■SS ラブレターの日+キスの日:出せない手紙(2014/05/23)
:28*23 28視点

「では本日はこれで解散だ。何か質問は?」
今日も今日とていつものように、使命のかかった仕事をこなす。
営業時間を鑑みて日々多くの対応が出来るわけでもないが、本日の業務が一区切り付いたところでその旨確認することと、明日以降見通しのある場合は予定についても確認して、最後に何かあれば別枠で…といった体で締めるのだが、基本特別に話が長く繋がることのほうが稀だ。
独自のダイヤグラム?に従って言い渡される案件は謎も多いが、概ね正確である。
特に手も挙がらずそのまま自らの本来あるべき所在地に戻ろうとした時、ふと軽い振動を感じた。
ポケットに入れられマナーモードに設定されたスマートフォンの報せである。
基本的には連絡相手は同じ形容の『駅』である点から外れないので、わざわざ通信機器を経由してとなると…この場に居ない者からだとばかり思って、しかしなんとなく妙な予感があり、それに素直に従いさして間を置かずに画面を確認してみた。

件名:お疲れ様

他愛もない上に別段急を要するでもなさそうな社交辞令。それと共に記載されている差出人の表示を見て予感は困惑になり、直ぐにロックを解除し詳細を確認せざるをえなくなった。
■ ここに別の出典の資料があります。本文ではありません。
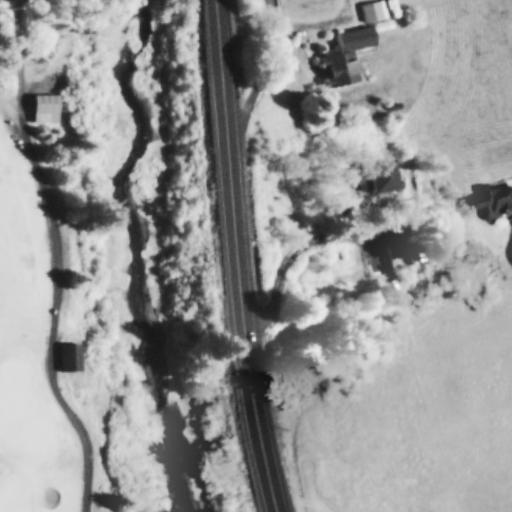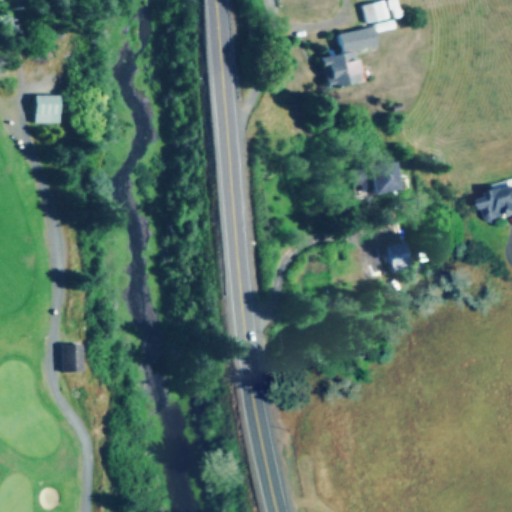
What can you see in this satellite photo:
road: (210, 2)
building: (354, 46)
road: (258, 80)
building: (45, 108)
building: (373, 177)
building: (498, 203)
building: (397, 257)
road: (233, 259)
park: (47, 307)
building: (72, 358)
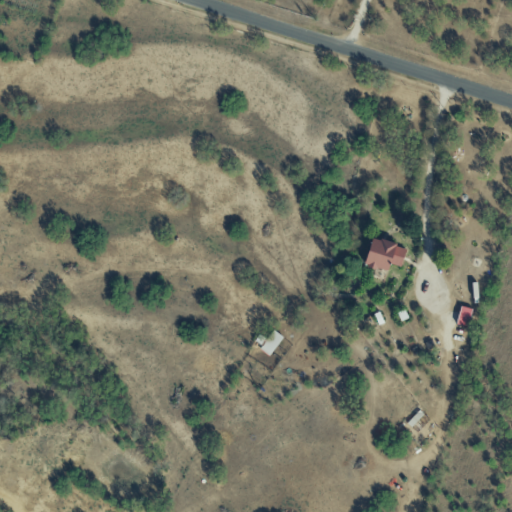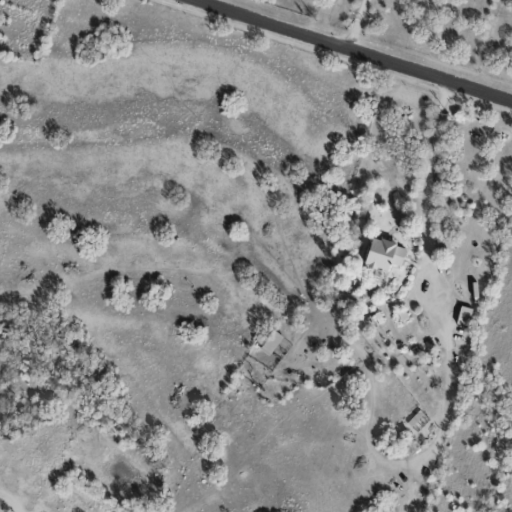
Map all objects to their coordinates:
road: (357, 19)
road: (370, 48)
road: (424, 192)
building: (382, 255)
building: (463, 316)
building: (270, 342)
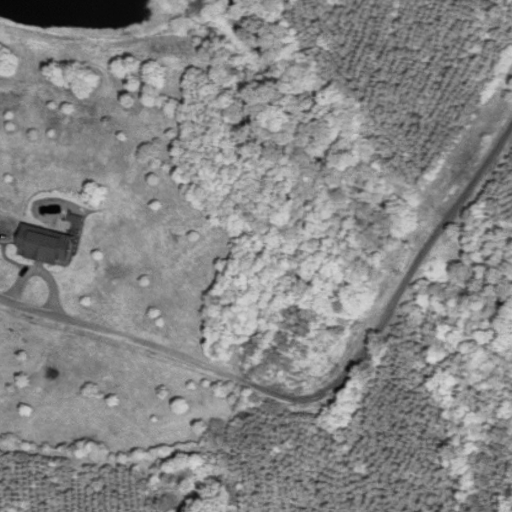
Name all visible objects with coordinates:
building: (47, 247)
road: (325, 395)
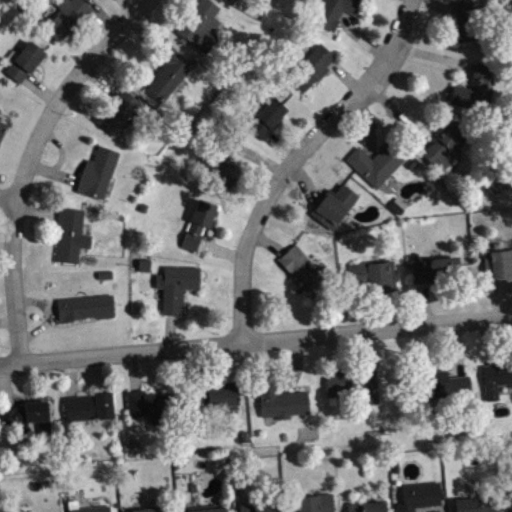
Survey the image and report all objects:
road: (129, 5)
building: (335, 10)
building: (340, 15)
building: (65, 16)
building: (463, 21)
building: (69, 22)
building: (198, 24)
building: (467, 26)
building: (202, 31)
building: (22, 60)
building: (311, 66)
building: (25, 67)
building: (166, 71)
building: (315, 74)
building: (170, 81)
building: (473, 90)
building: (477, 97)
building: (117, 112)
building: (266, 118)
building: (120, 119)
building: (270, 124)
building: (2, 128)
building: (3, 136)
building: (442, 145)
building: (446, 152)
building: (218, 161)
road: (296, 161)
building: (376, 162)
road: (30, 165)
building: (378, 169)
building: (96, 172)
building: (227, 177)
building: (100, 179)
building: (496, 190)
road: (8, 201)
building: (332, 205)
building: (396, 205)
building: (336, 212)
building: (197, 223)
building: (200, 229)
building: (69, 234)
building: (72, 242)
building: (497, 263)
building: (434, 268)
building: (303, 270)
building: (499, 270)
building: (372, 275)
building: (438, 275)
building: (306, 277)
building: (375, 280)
building: (175, 286)
building: (179, 292)
building: (83, 307)
building: (88, 313)
road: (256, 345)
building: (495, 378)
building: (448, 384)
building: (497, 384)
building: (352, 385)
building: (449, 389)
building: (339, 390)
building: (370, 392)
building: (216, 395)
building: (221, 400)
building: (280, 401)
building: (150, 402)
building: (88, 406)
building: (282, 407)
building: (150, 412)
building: (91, 413)
building: (26, 417)
building: (26, 420)
building: (508, 494)
building: (418, 496)
building: (423, 500)
building: (314, 502)
building: (510, 503)
building: (474, 504)
building: (257, 505)
building: (315, 506)
building: (367, 506)
building: (261, 507)
building: (147, 508)
building: (204, 508)
building: (479, 508)
building: (89, 509)
building: (368, 509)
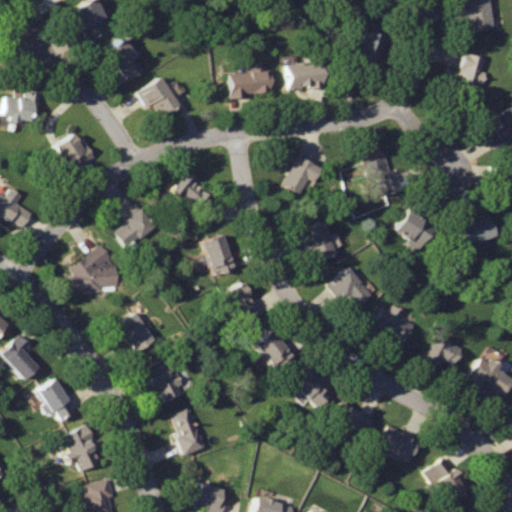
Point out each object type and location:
building: (475, 13)
building: (473, 14)
building: (85, 18)
building: (86, 18)
building: (367, 47)
building: (365, 48)
road: (421, 54)
building: (120, 57)
building: (119, 58)
building: (468, 69)
building: (298, 73)
building: (468, 73)
building: (300, 74)
building: (244, 80)
building: (245, 81)
road: (85, 91)
building: (154, 95)
building: (155, 96)
building: (18, 105)
building: (17, 106)
building: (499, 126)
building: (500, 126)
road: (421, 137)
road: (181, 143)
building: (69, 150)
building: (69, 151)
building: (299, 172)
building: (297, 174)
building: (377, 176)
building: (378, 176)
building: (505, 185)
building: (505, 186)
building: (187, 190)
building: (187, 191)
building: (11, 207)
building: (10, 208)
building: (129, 225)
building: (130, 226)
building: (412, 226)
building: (411, 227)
building: (471, 229)
building: (474, 229)
building: (317, 239)
building: (317, 241)
building: (215, 253)
building: (213, 254)
building: (90, 271)
building: (93, 271)
building: (347, 286)
building: (348, 287)
building: (238, 302)
building: (238, 303)
building: (0, 321)
building: (1, 322)
building: (392, 324)
building: (392, 324)
building: (131, 331)
building: (134, 332)
building: (269, 348)
building: (269, 349)
road: (340, 349)
building: (439, 350)
building: (442, 350)
building: (14, 356)
building: (15, 356)
road: (97, 375)
building: (490, 376)
building: (488, 377)
building: (160, 379)
building: (161, 379)
building: (307, 385)
building: (304, 387)
building: (51, 398)
building: (49, 399)
building: (510, 407)
building: (351, 418)
building: (349, 420)
building: (182, 429)
building: (184, 430)
building: (397, 443)
building: (397, 443)
building: (76, 447)
building: (78, 447)
building: (446, 476)
building: (444, 479)
building: (204, 495)
building: (204, 495)
building: (91, 496)
building: (92, 496)
building: (266, 505)
building: (267, 505)
building: (6, 509)
building: (8, 509)
building: (309, 510)
building: (311, 511)
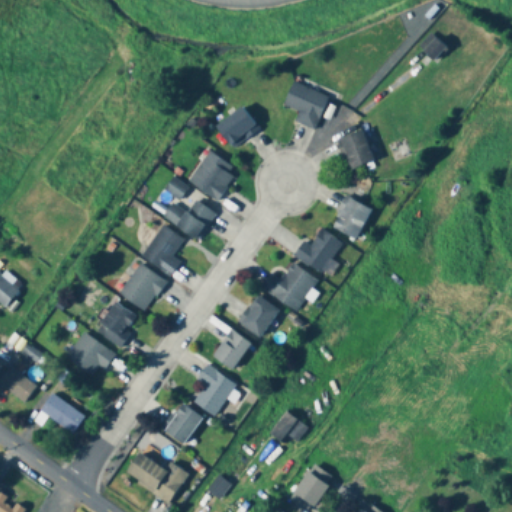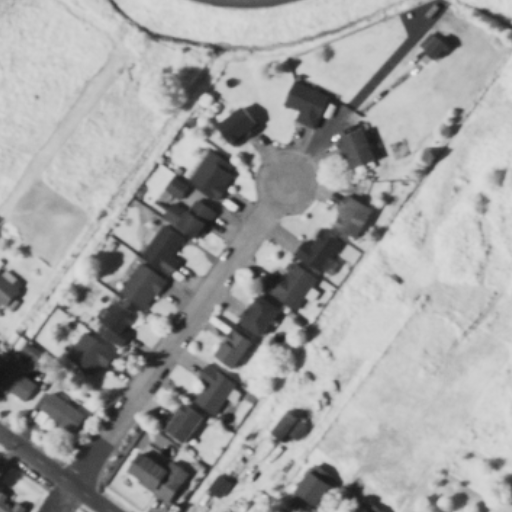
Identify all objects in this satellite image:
road: (234, 0)
building: (431, 47)
building: (305, 105)
building: (236, 127)
building: (355, 150)
building: (212, 176)
building: (189, 219)
building: (351, 219)
building: (163, 251)
building: (317, 252)
building: (290, 287)
building: (8, 288)
building: (141, 288)
building: (258, 317)
building: (116, 324)
road: (180, 334)
building: (231, 351)
building: (89, 356)
building: (16, 386)
building: (212, 391)
building: (59, 414)
building: (181, 424)
building: (288, 431)
road: (2, 437)
road: (55, 471)
building: (155, 478)
building: (217, 488)
building: (310, 490)
building: (8, 506)
road: (331, 508)
building: (367, 508)
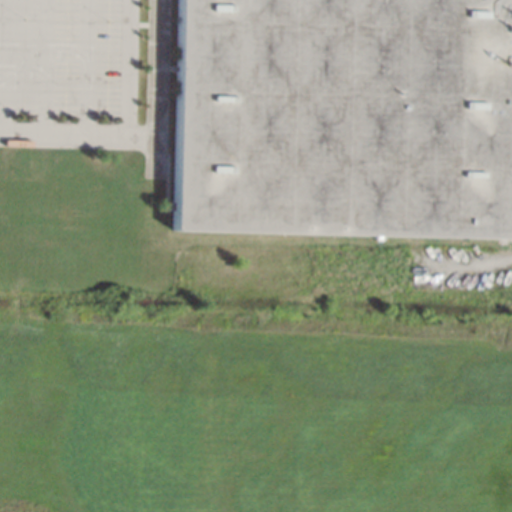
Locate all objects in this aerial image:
parking lot: (69, 57)
road: (1, 68)
road: (44, 68)
road: (86, 69)
road: (127, 69)
building: (346, 110)
building: (341, 117)
road: (146, 139)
:今日はもう少しで終わってしまうけど、何の日か知ってる?
 …ラブレターの日、なんだって。
 だから、貴方に贈っておきたかったんだ。

 大好き。

…驚いて画面を何度も確認してしまったではないか。
(さっきまでずっと隣に居ただろう…。)
業務中には顔を合わせてすぐ話せる距離に居た差出人の姿を探すが、既に降車してしまったのか姿が見えない。
(全く、どうにも掴めないところがあるな…六本木には…。)
暫く画面を凝視し、スクロールが伸びて画面が続くことに気が付くまでに数秒掛かってしまっただろうか。
画面をなぞると、空白の改行が少し続いて…その後現れた文章に盛大にため息をついた。
未だ同じ車両に残っていた他の駅から見たら、仕事に激しく疲れたように思われてしまったのではないかという不安が出てくる余裕もない。
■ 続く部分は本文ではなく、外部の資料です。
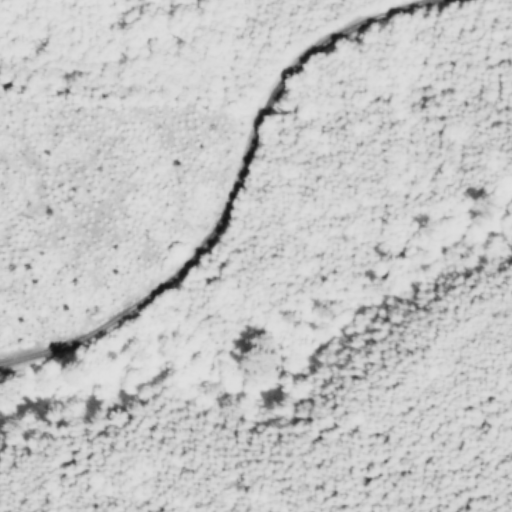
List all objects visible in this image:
road: (259, 180)
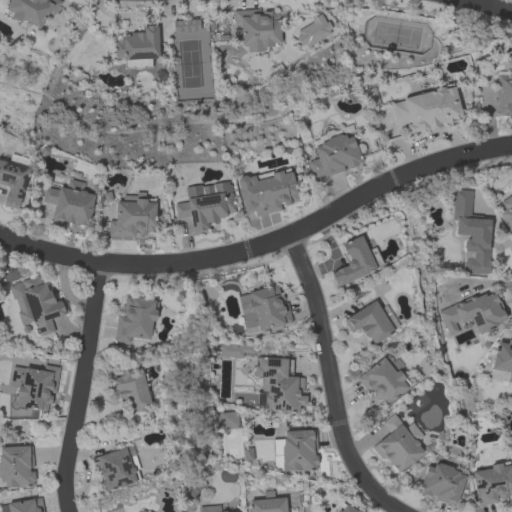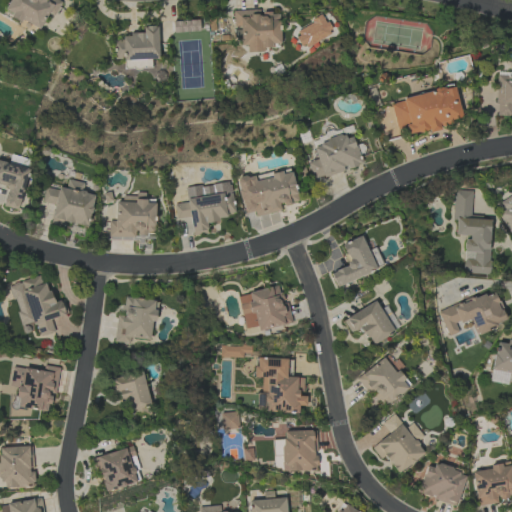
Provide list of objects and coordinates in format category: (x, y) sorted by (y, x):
road: (495, 4)
building: (31, 10)
building: (256, 29)
building: (312, 31)
building: (136, 45)
rooftop solar panel: (143, 56)
building: (503, 95)
building: (426, 110)
building: (333, 156)
rooftop solar panel: (10, 163)
rooftop solar panel: (5, 174)
rooftop solar panel: (24, 180)
building: (12, 183)
building: (265, 192)
rooftop solar panel: (17, 196)
rooftop solar panel: (209, 200)
building: (69, 203)
building: (204, 210)
building: (505, 211)
building: (132, 217)
building: (471, 234)
road: (263, 243)
building: (353, 262)
road: (65, 287)
rooftop solar panel: (33, 305)
building: (35, 305)
building: (263, 309)
building: (472, 313)
rooftop solar panel: (50, 315)
rooftop solar panel: (477, 317)
building: (134, 320)
building: (368, 322)
building: (231, 351)
building: (502, 357)
rooftop solar panel: (274, 362)
rooftop solar panel: (268, 372)
building: (498, 377)
building: (382, 381)
road: (330, 382)
building: (34, 386)
building: (278, 386)
road: (79, 387)
building: (130, 390)
rooftop solar panel: (275, 392)
rooftop solar panel: (281, 404)
rooftop solar panel: (274, 407)
building: (228, 420)
building: (398, 444)
building: (298, 450)
building: (16, 467)
building: (115, 469)
road: (85, 474)
building: (440, 483)
building: (491, 484)
building: (266, 505)
building: (345, 508)
building: (209, 509)
road: (392, 509)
 それともうひとつ。キスの日、らしいから…あとで出来たらいいな。

文章の終わりを示す記述にやっと到達して、僅か思考を飛ばしてから…今度は天を仰いだ。
ミニ地下鉄と呼ばれ小型化に努めた設計である大江戸線の車両の天井は、高身長の自分からすると酷く近しいもののような気がしなくもないが、今回ばかりはその天井を相手に悩み相談などしてみたい気になりそうで大層困った。
(全くあいつは何を考えて…。)
しかし、その答えはすぐに見つかってしまう。
(いや、こういう形を取るところは、六本木らしいとしか言いようがないか。)
隣に居ても口に出して人前─厳密には人ではなく駅なのだが─で軽々しく告げていい内容ではないと承知しているからだろうし、小さな遠慮が酷く胸をざわめかせる力を持っている気がしているので、こうした形に出ることには納得できないとは考えない。
他の駅相手に同じように接しているとはあまり…個人的に考えたくないので、この感覚が誰かに理解されるということはないだろうが。
こちらを少しだけ困らせるさまが魅力だと思ってしまうくらいには、自分自身も困ったことになってしまったなあと呆れもする。

何より、秘密裏に行われた逢瀬の誘いを断ろうと思いもせずにいる自分自身には、ほとほとまいっている。
そして、それが状態変化の異常だとは思えないほどに常態化しているくらいには、どうしようもなく。

最後にもう一度メッセージの全体を確認したのち、返信を押して文字を打とうとして…少し考えて取りやめ、替わりに電話帳を呼び出し展開する。
下書きに保存する確認ダイアログが展開するが、それを拒否して通話相手を選ぶのに迷いはない。

「…六本木、今回のメールの返答は直接会ってからしようと思うが、今どこにいる。」

恋人のちょっとした意地悪が可愛いと思えるようになってから、もうどのくらいになったのか。
その日を覚えていたとしたら、記念日になりえたのだろうか。

相手の所在を聞き出して、さて今夜この後はどうしてくれようと考えながら向かう足取りは少し、荒い。